Almost every element I should’ve hated, and made me disregard this movie as awful, but I was still having a great time. The rest of the audience seemed to be with me as well, and it was almost like we were all experiencing some sort of shared trauma together: by the end we were connected in a communal way. Each painfully serious moment filled with audience laughter, each annoying lyric sung as though we were screaming back at Andrew Llyod Weber himself. I have never been so happy to be in a movie theater. All of my favorite types of people were there: granola parents, obnoxious teenagers, and of course, theater lovers. Not to say that this was a highly regarded show. Cats, as a theater production, has been ripped apart and parodied for as long as theater history itself. A very talented actress I once knew, even though she had a substantial part in Cats, wouldn’t allow her friends to come to the show or take pictures. She, like myself, was ashamed to be so fascinated and involved in the world of Cats. But as a movie, I am sure that this will soon be a sort of “cult classic”, amongst the ranks of The Room, or even Rocky Horror Picture Show. A cult classic is a film which is unpopular to mainstream audiences, but watched religiously by a specific group of people, usually in a sort of revolutionary or ironic way.

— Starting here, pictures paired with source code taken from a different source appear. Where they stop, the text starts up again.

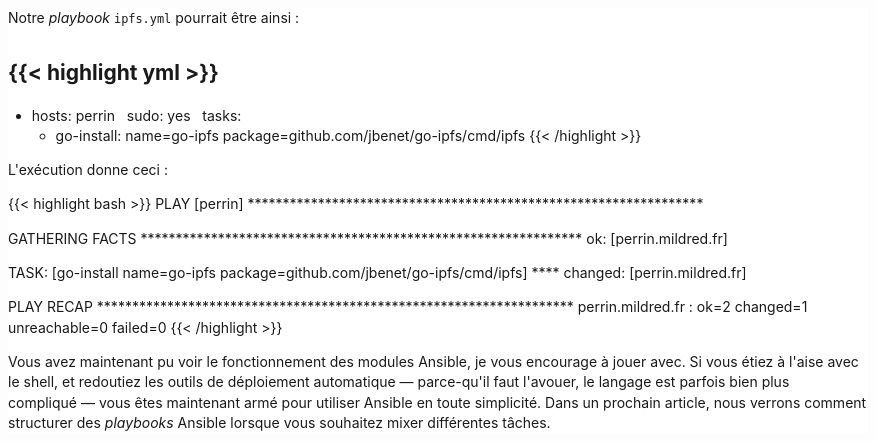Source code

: Notre _playbook_ `ipfs.yml` pourrait être ainsi :

{{< highlight yml >}}
---
- hosts: perrin
  sudo: yes
  tasks:
    - go-install: name=go-ipfs package=github.com/jbenet/go-ipfs/cmd/ipfs
{{< /highlight >}}

L'exécution donne ceci :

{{< highlight bash >}}
PLAY [perrin] *****************************************************************

GATHERING FACTS ***************************************************************
ok: [perrin.mildred.fr]

TASK: [go-install name=go-ipfs package=github.com/jbenet/go-ipfs/cmd/ipfs] ****
changed: [perrin.mildred.fr]

PLAY RECAP ********************************************************************
perrin.mildred.fr          : ok=2    changed=1    unreachable=0    failed=0
{{< /highlight >}}

Vous avez maintenant pu voir le fonctionnement des modules Ansible, je vous encourage à jouer avec. Si vous étiez à l'aise avec le shell, et redoutiez les outils de déploiement automatique — parce-qu'il faut l'avouer, le langage est parfois bien plus compliqué — vous êtes maintenant armé pour utiliser Ansible en toute simplicité. Dans un prochain article, nous verrons comment structurer des _playbooks_ Ansible lorsque vous souhaitez mixer différentes tâches.

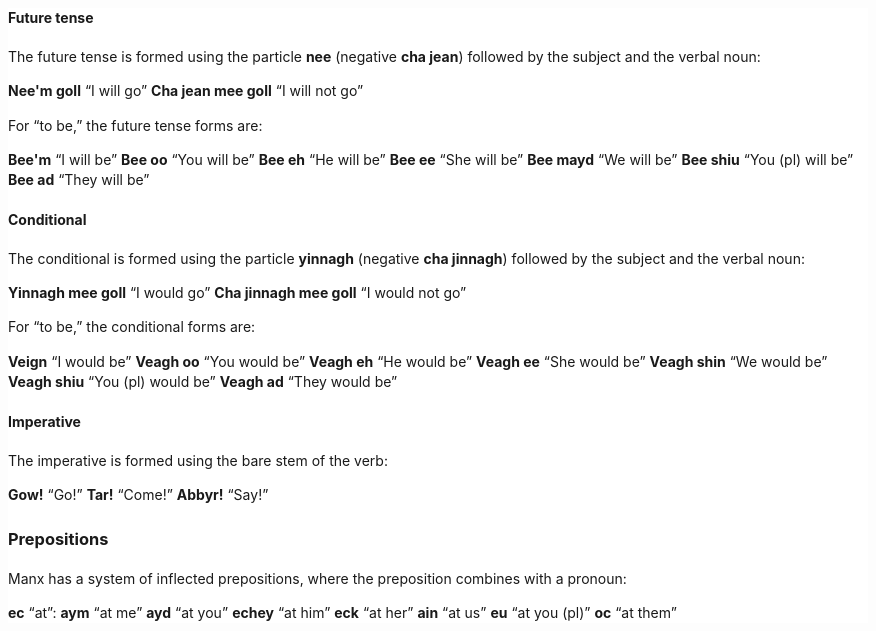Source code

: #### Future tense

The future tense is formed using the particle **nee** (negative **cha jean**) followed by the subject and the verbal noun:

**Nee'm goll** “I will go”
**Cha jean mee goll** “I will not go”

For “to be,” the future tense forms are:

**Bee'm** “I will be”
**Bee oo** “You will be”
**Bee eh** “He will be”
**Bee ee** “She will be”
**Bee mayd** “We will be”
**Bee shiu** “You (pl) will be”
**Bee ad** “They will be”

#### Conditional

The conditional is formed using the particle **yinnagh** (negative **cha jinnagh**) followed by the subject and the verbal noun:

**Yinnagh mee goll** “I would go”
**Cha jinnagh mee goll** “I would not go”

For “to be,” the conditional forms are:

**Veign** “I would be”
**Veagh oo** “You would be”
**Veagh eh** “He would be”
**Veagh ee** “She would be”
**Veagh shin** “We would be”
**Veagh shiu** “You (pl) would be”
**Veagh ad** “They would be”

#### Imperative

The imperative is formed using the bare stem of the verb:

**Gow!** “Go!”
**Tar!** “Come!”
**Abbyr!** “Say!”

### Prepositions

Manx has a system of inflected prepositions, where the preposition combines with a pronoun:

**ec** “at”:
**aym** “at me”
**ayd** “at you”
**echey** “at him”
**eck** “at her”
**ain** “at us”
**eu** “at you (pl)”
**oc** “at them”
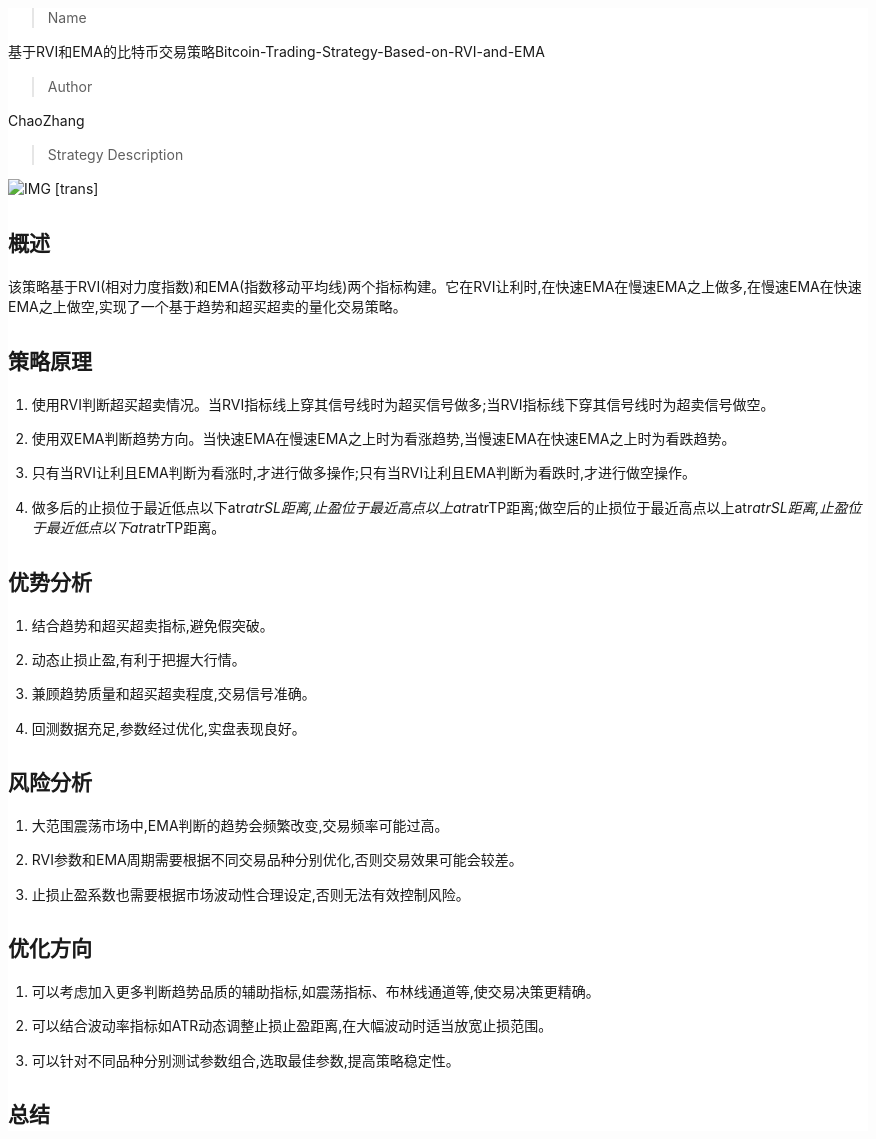 
> Name

基于RVI和EMA的比特币交易策略Bitcoin-Trading-Strategy-Based-on-RVI-and-EMA

> Author

ChaoZhang

> Strategy Description

![IMG](https://www.fmz.com/upload/asset/3807bba29b6e483809.png)
[trans]
## 概述

该策略基于RVI(相对力度指数)和EMA(指数移动平均线)两个指标构建。它在RVI让利时,在快速EMA在慢速EMA之上做多,在慢速EMA在快速EMA之上做空,实现了一个基于趋势和超买超卖的量化交易策略。

## 策略原理

1. 使用RVI判断超买超卖情况。当RVI指标线上穿其信号线时为超买信号做多;当RVI指标线下穿其信号线时为超卖信号做空。

2. 使用双EMA判断趋势方向。当快速EMA在慢速EMA之上时为看涨趋势,当慢速EMA在快速EMA之上时为看跌趋势。  

3. 只有当RVI让利且EMA判断为看涨时,才进行做多操作;只有当RVI让利且EMA判断为看跌时,才进行做空操作。

4. 做多后的止损位于最近低点以下atr*atrSL距离,止盈位于最近高点以上atr*atrTP距离;做空后的止损位于最近高点以上atr*atrSL距离,止盈位于最近低点以下atr*atrTP距离。

## 优势分析

1. 结合趋势和超买超卖指标,避免假突破。

2. 动态止损止盈,有利于把握大行情。  

3. 兼顾趋势质量和超买超卖程度,交易信号准确。

4. 回测数据充足,参数经过优化,实盘表现良好。

## 风险分析 

1. 大范围震荡市场中,EMA判断的趋势会频繁改变,交易频率可能过高。

2. RVI参数和EMA周期需要根据不同交易品种分别优化,否则交易效果可能会较差。

3. 止损止盈系数也需要根据市场波动性合理设定,否则无法有效控制风险。

## 优化方向

1. 可以考虑加入更多判断趋势品质的辅助指标,如震荡指标、布林线通道等,使交易决策更精确。

2. 可以结合波动率指标如ATR动态调整止损止盈距离,在大幅波动时适当放宽止损范围。

3. 可以针对不同品种分别测试参数组合,选取最佳参数,提高策略稳定性。

## 总结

So, why do we love to watch movies ironically? Why do we have continued midnight screenings of films that have been labeled as B-List or straight-up Bad? I am pretty sure that one doesn’t dress up as Riff-Raff for a showing of Rocky Horror to admire the wonderful cinematography, or the fantastic set design. They do it for the community. A theater full of their peers, even if they are strangers, reciting the lines and throwing objects at the screen. Not unlike my experience at the Showcase Cinema de Lux on a Sunday afternoon with my parents, we were all in it together. If I sat in my room and watched Cats on my computer I think I would have hated it: without the comradery and shared disappointment, there is no joy in bad movies. The thing that was the most memorable was the community that was made with a few strangers in a theater, not the movie about people pretending to be cats. And maybe the songs. Damn, they are catchy.